A viewer’s review on IMDb says that things pick up and start to fall into place after Episode 4, which is called “Genesis” and, as the name would imply, is a prequel of sorts for everything that’s happening in the other episodes: How McCoy came to be the villain of the piece and what set Bill on the path to becoming Red Bill. Anything past the halfway point, I’m not gonna touch because I don’t want to give too much away. However, here’s my takeaway from the first three episodes: Just about everyone has a deep dark secret.
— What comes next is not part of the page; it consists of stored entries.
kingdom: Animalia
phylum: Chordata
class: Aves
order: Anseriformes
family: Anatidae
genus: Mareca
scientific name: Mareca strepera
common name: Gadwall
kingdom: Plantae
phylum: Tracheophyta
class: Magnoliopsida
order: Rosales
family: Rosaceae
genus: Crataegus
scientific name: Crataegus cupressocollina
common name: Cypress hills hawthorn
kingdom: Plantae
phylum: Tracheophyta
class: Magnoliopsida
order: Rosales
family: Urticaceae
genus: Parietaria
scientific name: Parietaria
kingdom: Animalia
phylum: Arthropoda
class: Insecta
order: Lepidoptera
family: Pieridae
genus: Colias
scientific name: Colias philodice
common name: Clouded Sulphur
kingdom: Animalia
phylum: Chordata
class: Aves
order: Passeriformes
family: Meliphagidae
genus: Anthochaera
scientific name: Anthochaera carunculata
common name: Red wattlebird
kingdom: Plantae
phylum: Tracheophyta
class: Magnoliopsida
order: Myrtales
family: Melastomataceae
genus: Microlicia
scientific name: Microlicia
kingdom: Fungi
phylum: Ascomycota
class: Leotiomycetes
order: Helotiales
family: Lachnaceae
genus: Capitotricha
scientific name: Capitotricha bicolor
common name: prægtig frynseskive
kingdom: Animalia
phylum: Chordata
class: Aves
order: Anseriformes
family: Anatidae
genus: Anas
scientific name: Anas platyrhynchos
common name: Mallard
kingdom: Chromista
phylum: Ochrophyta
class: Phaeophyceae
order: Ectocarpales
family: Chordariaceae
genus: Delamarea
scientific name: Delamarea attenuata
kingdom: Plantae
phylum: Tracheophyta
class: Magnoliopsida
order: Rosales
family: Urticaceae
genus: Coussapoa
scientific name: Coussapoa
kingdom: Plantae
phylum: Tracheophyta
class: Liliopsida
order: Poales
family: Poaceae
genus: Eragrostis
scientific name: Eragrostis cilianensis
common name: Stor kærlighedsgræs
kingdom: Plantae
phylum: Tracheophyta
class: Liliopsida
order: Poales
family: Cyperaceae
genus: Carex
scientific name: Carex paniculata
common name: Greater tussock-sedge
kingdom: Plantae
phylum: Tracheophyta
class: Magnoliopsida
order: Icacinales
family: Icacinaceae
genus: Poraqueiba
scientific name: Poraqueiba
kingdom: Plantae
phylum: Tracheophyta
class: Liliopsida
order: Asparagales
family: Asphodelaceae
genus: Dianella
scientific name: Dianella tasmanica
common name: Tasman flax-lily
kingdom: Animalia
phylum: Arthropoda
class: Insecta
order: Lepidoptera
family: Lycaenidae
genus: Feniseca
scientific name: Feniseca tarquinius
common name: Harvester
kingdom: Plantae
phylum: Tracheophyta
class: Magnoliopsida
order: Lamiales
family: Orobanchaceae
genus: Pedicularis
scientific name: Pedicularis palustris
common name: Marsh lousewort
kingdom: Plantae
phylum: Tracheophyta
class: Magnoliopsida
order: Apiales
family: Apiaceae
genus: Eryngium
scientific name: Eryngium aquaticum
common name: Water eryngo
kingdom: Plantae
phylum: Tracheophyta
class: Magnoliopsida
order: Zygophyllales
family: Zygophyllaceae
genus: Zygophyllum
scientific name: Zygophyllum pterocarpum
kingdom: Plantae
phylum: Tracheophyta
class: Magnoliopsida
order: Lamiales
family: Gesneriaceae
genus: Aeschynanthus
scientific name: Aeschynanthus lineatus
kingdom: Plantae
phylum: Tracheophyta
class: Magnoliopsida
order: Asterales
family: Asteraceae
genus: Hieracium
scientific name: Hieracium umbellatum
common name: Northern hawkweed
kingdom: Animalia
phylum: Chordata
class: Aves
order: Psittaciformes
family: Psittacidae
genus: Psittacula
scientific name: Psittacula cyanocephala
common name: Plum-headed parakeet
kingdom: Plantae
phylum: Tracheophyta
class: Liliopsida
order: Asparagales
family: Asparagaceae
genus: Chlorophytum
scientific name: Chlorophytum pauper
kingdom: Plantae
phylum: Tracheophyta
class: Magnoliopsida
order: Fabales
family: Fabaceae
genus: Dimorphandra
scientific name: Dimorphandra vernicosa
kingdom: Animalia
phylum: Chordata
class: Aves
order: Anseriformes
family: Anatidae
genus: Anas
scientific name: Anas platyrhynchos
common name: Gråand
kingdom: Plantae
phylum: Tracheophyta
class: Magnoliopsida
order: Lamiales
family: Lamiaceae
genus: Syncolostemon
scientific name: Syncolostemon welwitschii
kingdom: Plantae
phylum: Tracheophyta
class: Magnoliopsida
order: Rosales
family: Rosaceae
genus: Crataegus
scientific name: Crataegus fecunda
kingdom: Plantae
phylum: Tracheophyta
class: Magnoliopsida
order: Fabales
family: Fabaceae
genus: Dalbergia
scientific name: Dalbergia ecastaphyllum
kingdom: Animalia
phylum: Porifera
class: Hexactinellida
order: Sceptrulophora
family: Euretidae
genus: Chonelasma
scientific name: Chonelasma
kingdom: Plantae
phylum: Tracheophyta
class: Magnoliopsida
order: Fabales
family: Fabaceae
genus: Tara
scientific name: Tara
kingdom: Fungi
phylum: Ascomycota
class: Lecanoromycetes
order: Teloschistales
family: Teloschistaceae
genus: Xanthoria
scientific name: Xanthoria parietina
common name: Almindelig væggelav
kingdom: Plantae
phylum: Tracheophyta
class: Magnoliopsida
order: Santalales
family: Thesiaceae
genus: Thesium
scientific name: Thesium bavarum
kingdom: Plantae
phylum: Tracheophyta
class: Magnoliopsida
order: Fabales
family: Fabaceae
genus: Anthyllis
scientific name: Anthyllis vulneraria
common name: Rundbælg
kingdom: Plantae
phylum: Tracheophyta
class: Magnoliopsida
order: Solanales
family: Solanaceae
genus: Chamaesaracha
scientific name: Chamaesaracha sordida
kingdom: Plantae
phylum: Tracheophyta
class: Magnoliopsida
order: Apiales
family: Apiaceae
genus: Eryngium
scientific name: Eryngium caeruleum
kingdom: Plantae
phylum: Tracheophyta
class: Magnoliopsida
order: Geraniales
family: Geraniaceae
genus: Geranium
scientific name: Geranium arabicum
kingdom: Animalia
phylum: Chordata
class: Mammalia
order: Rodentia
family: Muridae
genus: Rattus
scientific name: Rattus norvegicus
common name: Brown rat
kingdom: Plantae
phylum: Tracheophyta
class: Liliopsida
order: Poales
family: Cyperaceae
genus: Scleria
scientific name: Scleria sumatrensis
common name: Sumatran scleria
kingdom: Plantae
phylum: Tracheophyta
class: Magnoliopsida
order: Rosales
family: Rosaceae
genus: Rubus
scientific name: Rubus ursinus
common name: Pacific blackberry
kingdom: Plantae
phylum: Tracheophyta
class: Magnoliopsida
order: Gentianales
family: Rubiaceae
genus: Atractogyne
First, Steve, the pious and extremely unlucky farmer (who had his plow horses stolen at the beginning of Episode 1) has a couple of secrets that he’s keeping from almost everyone: First, he’s discovered gold on his land. Secondly, the only person he’s told is his mistress, Eve (played by Niv Sultan), who runs the local bordello and is one of two people who have access to whatever water that’s available… even his wife doesn’t know. Eve has a secret of her own and the only person that knows is, of course, our pious farmer friend. What’s the dreaded secret that she holds? Eve is bald which, apparently, is a big turn-on for Steve, not so much for the Sheriff. Speaking of, McCoy has some secrets, too. First, as we see in “Genesis,” he has had a fairly circumlocutious journey toward his position as Greenvale’s chief law enforcement officer. Second, he and his right hand man, Kurt (Ivan Shaw as the matter-of-fact, no-nonsense voice-of-reason to his boss’ hotheaded, brutally extravagant flights of fancy), had a wagon-load of money belonging to the Federal government drop into their hands quite by accident: The wagon’s guard thought that they were there to steal the money and was about to open fire on the pair before McCoy blasted him out of existence. Kurt, likewise, must have something that he knows about McCoy and is holding it over his head because every time the sheriff gets mad at him and threatens to kill him, he just laughs and walks away. Finally, Nathan (Benjamin Stender), another of McCoy’s minions has a couple of secrets, as well. Since his wife’s death, he has frequented Eve’s establishment, the Red Lantern, looking for love; he has found that love in Symone and has asked her to be his wife. The mistress is less than pleased at the prospect of losing one of her best workers and refuses to allow Symone to marry. The problem here is that Nathan promised his very young daughter that he was bringing her a new mommy. As Nathan confronts Symone about her decision not to become his wife, he lets slip that he has promised his Mary a new mother. Symone is mildly amused, telling her insistent beau that she was not mother material for which she receives a brutal beating (as all beatings tend to be here). When Eve sees his handiwork, she takes matters into her own hands, making sweet little Mary an orphan. And, of course, the whole time, Red Bill’s dirty black bag gets dirtier, blacker and now, with another head added to the collection, heavier.


So, without spilling any beans about the second half of the season (or how that second head ended up in Bill’s bag), just know that there is much more deceit, backstabbing, blood, guts and general mayhem to be had. As the previously mentioned IMDb reviewer said, things do become clearer after “Genesis,” with everything kind of tied up in a nice, big bow named Bronson (Guido Caprino). It’s gonna be fun seeing where the story goes after this season, as the series is currently mapped out to go three seasons of eight episodes each.